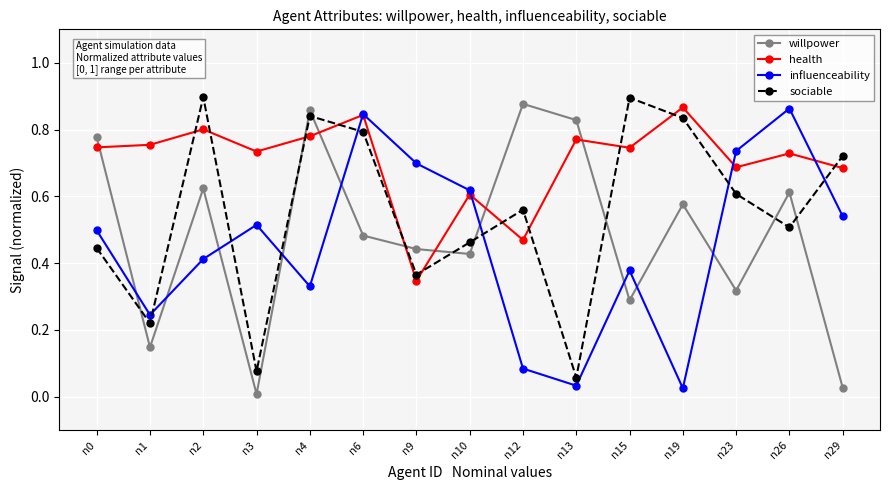

Which series has the largest total across all categories?

health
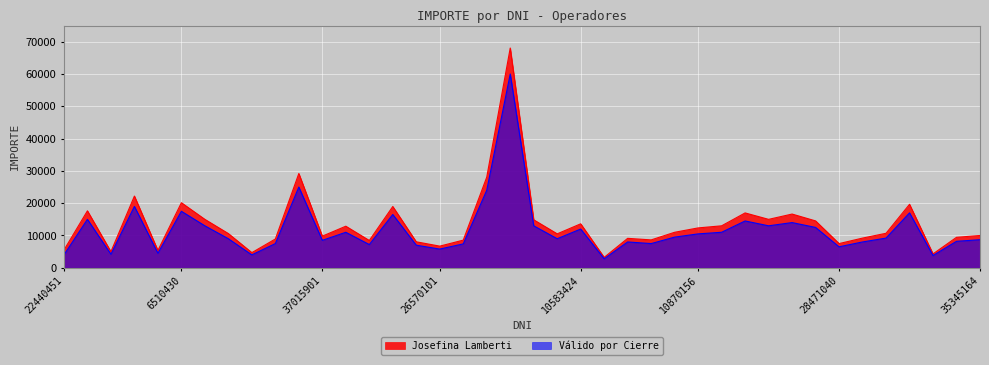

Which series has the widest spread of values?

Josefina Lamberti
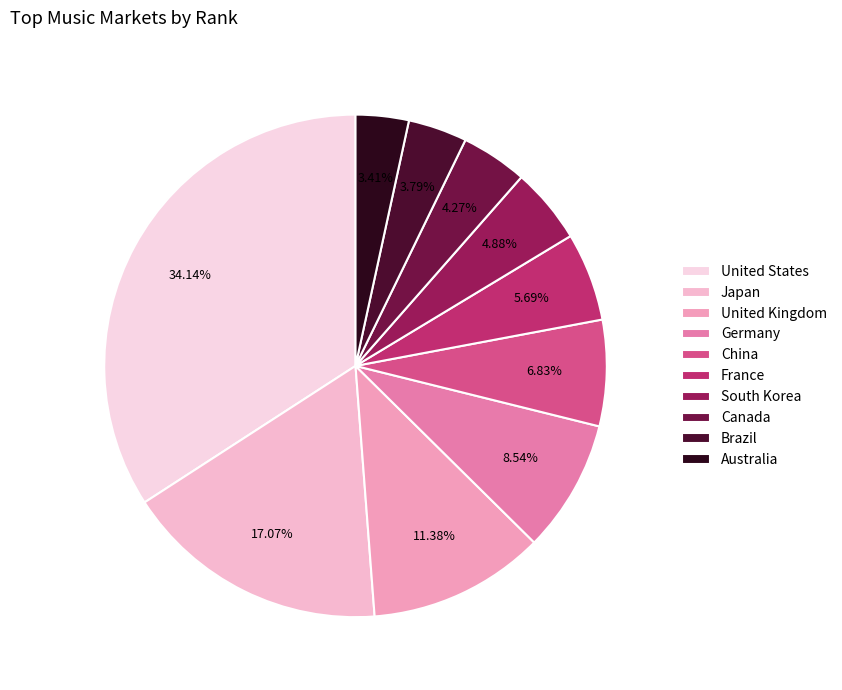

To the nearest percent, what is the difference between the Brazil and China slice percentages?

3%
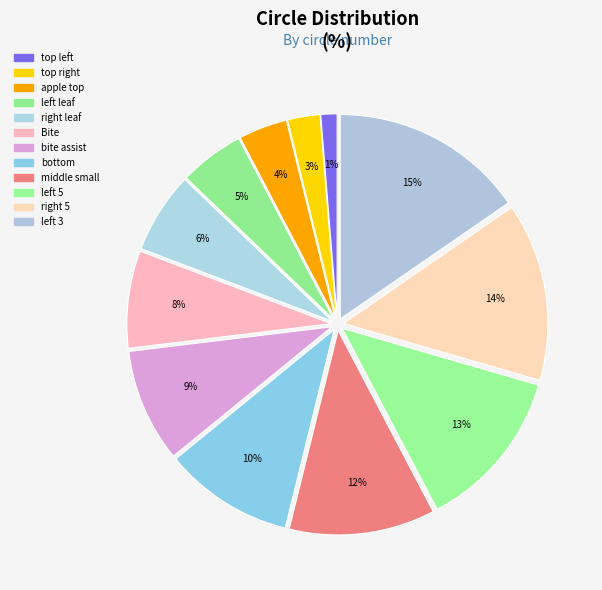

Is bite assist the majority of the pie?

No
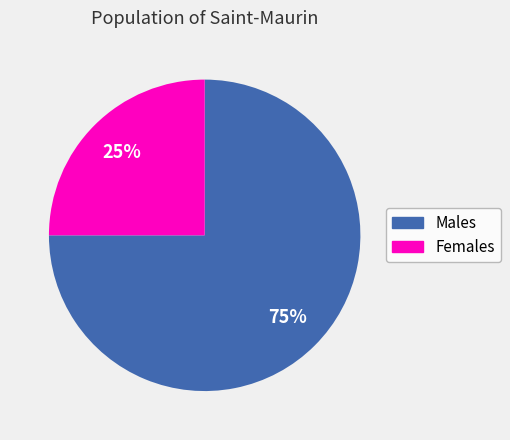

How many slices are in this pie chart?

2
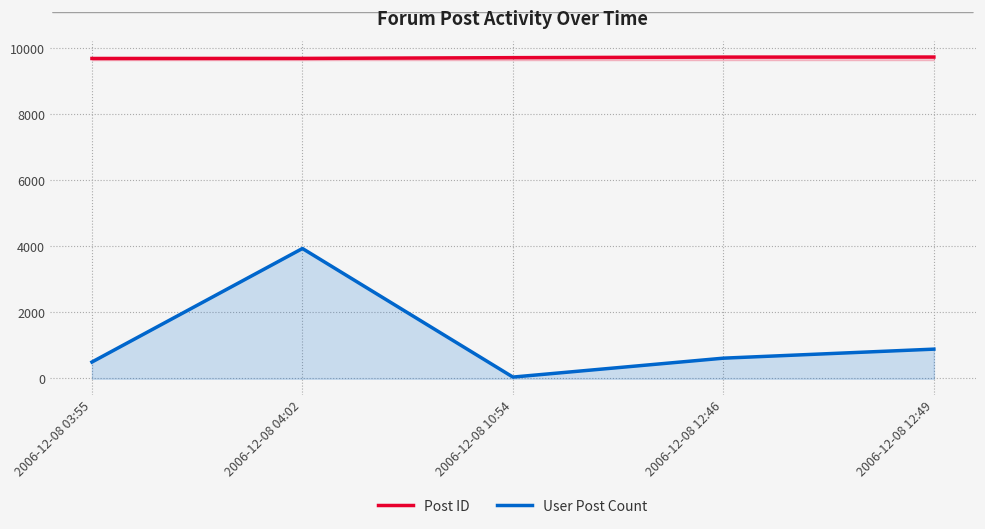

What is the difference between the maximum and minimum values in the User Post Count series?

3903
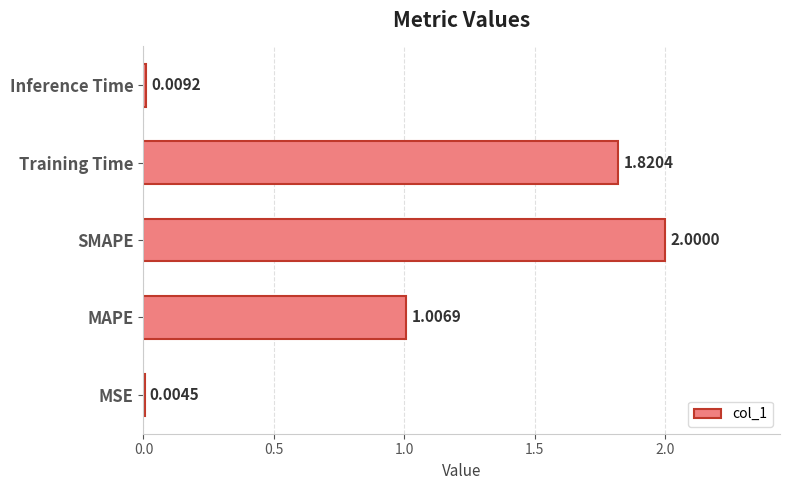

At which label is the value closest to 1?

MAPE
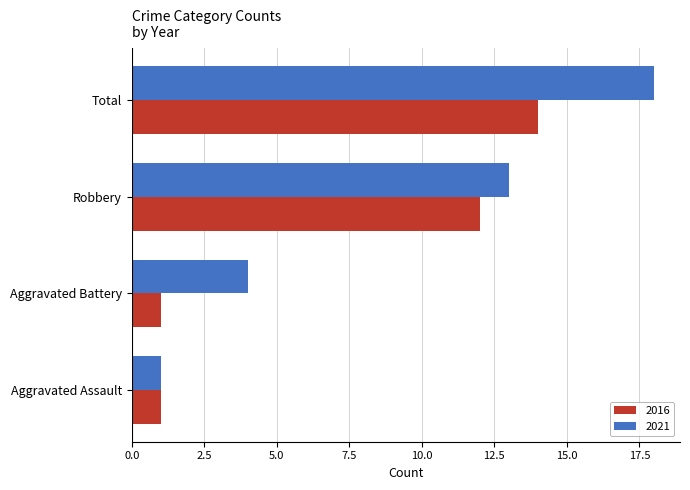

Which category has the highest value across all series?

Total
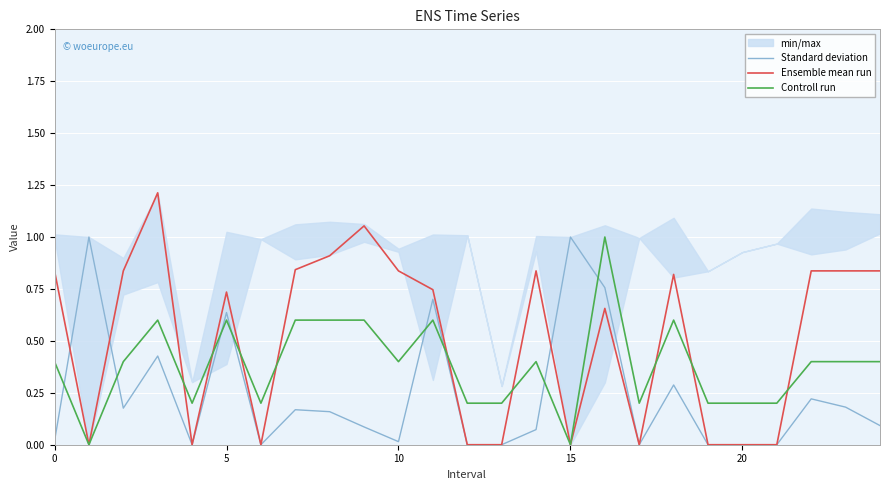

Is the value of Standard deviation at 13 greater than the value of Controll run at 10?

No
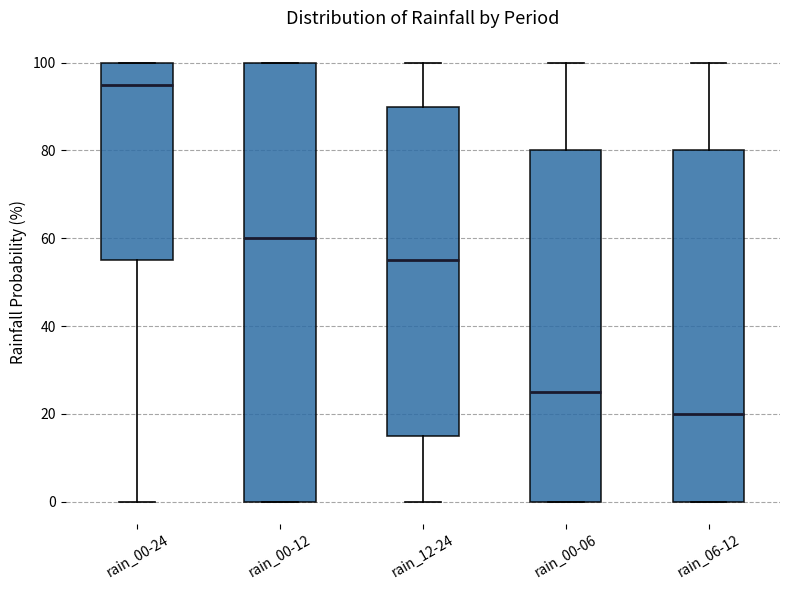

Which box's median line is the lowest?

rain_06-12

• [Task to complete]:
Copy all the rows above word for word, leaving out the pictures.

• [Task result]:
Which series has the largest total across all categories?

health

Which series has the widest spread of values?

Josefina Lamberti

To the nearest percent, what is the difference between the Brazil and China slice percentages?

3%

Is bite assist the majority of the pie?

No

How many slices are in this pie chart?

2

What is the difference between the maximum and minimum values in the User Post Count series?

3903

At which label is the value closest to 1?

MAPE

Which category has the highest value across all series?

Total

Is the value of Standard deviation at 13 greater than the value of Controll run at 10?

No

Which box's median line is the lowest?

rain_06-12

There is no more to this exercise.